Britische Bremser werden von der EU ausgebremst
"No. No. No": Der britische Verteidigungsminister Michael Fallon zieht rote Linien. "Wir werden weiter jedes Vorhaben einer europäischen Armee oder eines EU-Hauptquartiers ablehnen", sagte er am Dienstag beim Treffen der Verteidigungsminister in Bratislava.
Das klingt nach Totalblockade des Inselreiches, das in gut zwei Jahren die EU verlassen will. Manche in Brüssel befürchten schon, die Briten werden vor ihrem Abschied EU-Beschlüsse torpedieren, wo sie nur können.
Stefan Lehne, Experte des renommierten Think Tank "Carnegie Europe", gibt Entwarnung: "Wenn Großbritannien zukünftig ein kooperatives Verhältnis mit der EU will, dann ist Destruktion der schlechteste Weg, dorthin zu kommen", sagt er zum KURIER.

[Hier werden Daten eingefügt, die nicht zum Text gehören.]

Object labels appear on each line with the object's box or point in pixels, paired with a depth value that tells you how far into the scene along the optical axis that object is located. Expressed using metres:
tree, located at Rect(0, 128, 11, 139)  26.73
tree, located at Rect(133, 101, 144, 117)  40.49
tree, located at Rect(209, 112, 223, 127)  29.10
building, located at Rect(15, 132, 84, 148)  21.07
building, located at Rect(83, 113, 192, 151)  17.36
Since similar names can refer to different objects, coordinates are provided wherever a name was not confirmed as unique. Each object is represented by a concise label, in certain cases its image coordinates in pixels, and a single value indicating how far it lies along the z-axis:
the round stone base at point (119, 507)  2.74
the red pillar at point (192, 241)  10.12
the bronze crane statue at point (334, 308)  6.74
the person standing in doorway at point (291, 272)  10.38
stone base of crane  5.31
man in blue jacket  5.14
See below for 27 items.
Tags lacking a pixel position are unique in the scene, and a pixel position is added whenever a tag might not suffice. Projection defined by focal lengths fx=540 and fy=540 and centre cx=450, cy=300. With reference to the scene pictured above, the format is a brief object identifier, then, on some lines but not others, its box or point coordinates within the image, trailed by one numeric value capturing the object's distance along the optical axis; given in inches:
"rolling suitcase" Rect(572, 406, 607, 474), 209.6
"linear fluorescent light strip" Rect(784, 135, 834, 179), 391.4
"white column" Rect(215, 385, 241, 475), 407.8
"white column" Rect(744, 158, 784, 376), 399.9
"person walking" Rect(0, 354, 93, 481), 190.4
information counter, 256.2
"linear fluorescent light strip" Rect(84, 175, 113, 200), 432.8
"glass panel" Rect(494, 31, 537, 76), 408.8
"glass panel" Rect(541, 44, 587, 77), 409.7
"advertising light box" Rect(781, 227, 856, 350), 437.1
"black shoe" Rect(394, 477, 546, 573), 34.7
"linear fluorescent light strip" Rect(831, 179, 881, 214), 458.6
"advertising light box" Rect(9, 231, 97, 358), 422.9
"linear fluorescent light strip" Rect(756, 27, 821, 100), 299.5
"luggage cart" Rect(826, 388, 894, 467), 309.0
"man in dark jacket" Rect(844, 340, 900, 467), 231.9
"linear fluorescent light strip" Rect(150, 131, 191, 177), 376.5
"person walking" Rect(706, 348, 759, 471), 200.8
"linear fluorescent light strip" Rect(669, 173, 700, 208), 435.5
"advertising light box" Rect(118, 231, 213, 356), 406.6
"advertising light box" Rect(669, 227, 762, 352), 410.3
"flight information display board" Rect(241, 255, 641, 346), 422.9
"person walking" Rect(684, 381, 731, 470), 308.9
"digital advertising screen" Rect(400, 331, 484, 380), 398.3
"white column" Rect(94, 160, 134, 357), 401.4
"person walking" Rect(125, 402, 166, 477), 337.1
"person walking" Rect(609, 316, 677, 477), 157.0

Destruktion "unwahrscheinlich"
Lehne ist ein profunder Kenner britischer Politik und geht davon aus, dass es "a priori nicht im Interesse Londons ist, EU-Entscheidungen zu blockieren". Für den Fall allerdings, dass es bei den Verhandlungen über den Austritt für die Briten ganz schlecht läuft, schließt er nicht aus, dass Großbritannien eine destruktive Strategie wählt und versucht, die EU in Geiselhaft zu nehmen. "Das ist möglich, aber sehr unwahrscheinlich."
Verhandlungstechnisch ist Großbritannien in einer schlechten Position. Artikel 50 des EU-Vertrages, der die Scheidung regelt, gibt den Briten ab Einreichen des Austrittsansuchens zwei Jahre Zeit für Verhandlungen. Verstreicht diese Friste ohne Ergebnis fliegt Britannien automatisch aus der EU.
Theoretisch gibt es nur einen Bereich, den London sabotieren kann: Der mehrjährige Finanzrahmen (2020–2025), der einstimmig beschlossen werden muss, und der bereits verhandelt wird. Hier gibt es für die EU einen Ausweg: Blockieren die Briten das milliardenschwere Budget, können die EU-Staaten darüber auch nach dem Briten-Austritt Ende 2019 entscheiden. Da die Regierung in London, wie angekündigt, den Austritt Anfang 2017 beantragen will, gibt es keine Hektik.
Briten könnten überstimmt werden
In anderen Bereichen (zum Beispiel Binnenmarkt, Energieunion) gilt für die Beschlussfassung die qualifizierte Mehrheit, die Briten können jederzeit überstimmt werden. Und bei der Währungsunion, Schengen, Justiz und der inneren Sicherheit spielen die Briten nicht mit, sie haben in all diesen Punkten Ausnahmeregelungen und somit kein Stimmrecht.
Das dürfte künftig auch für die Verteidigung gelten. Denn: Die EU-Staaten, allen voran Deutschland, Frankreich und Italien, werden eine Möglichkeit im EU-Vertrag nützen, die es erlaubt, eine Staatengruppe zu bilden, die vorangeht, um die Verteidigungsunion mit dem EU-Hauptquartier aufzubauen. In den Artikeln 42 und 46 ist die sogenannte ständige strukturierte Zusammenarbeit vorgesehen. Nötig ist ein einmaliger Grundsatzbeschluss mit qualifizierter Mehrheit, London kann diesen alleine nicht verhindern. Und eine europäische Armee ist Zukunftsmusik. Das Aufbegehrens Londons ist so gesehen "viel Lärm um nichts", sagt ein Diplomat.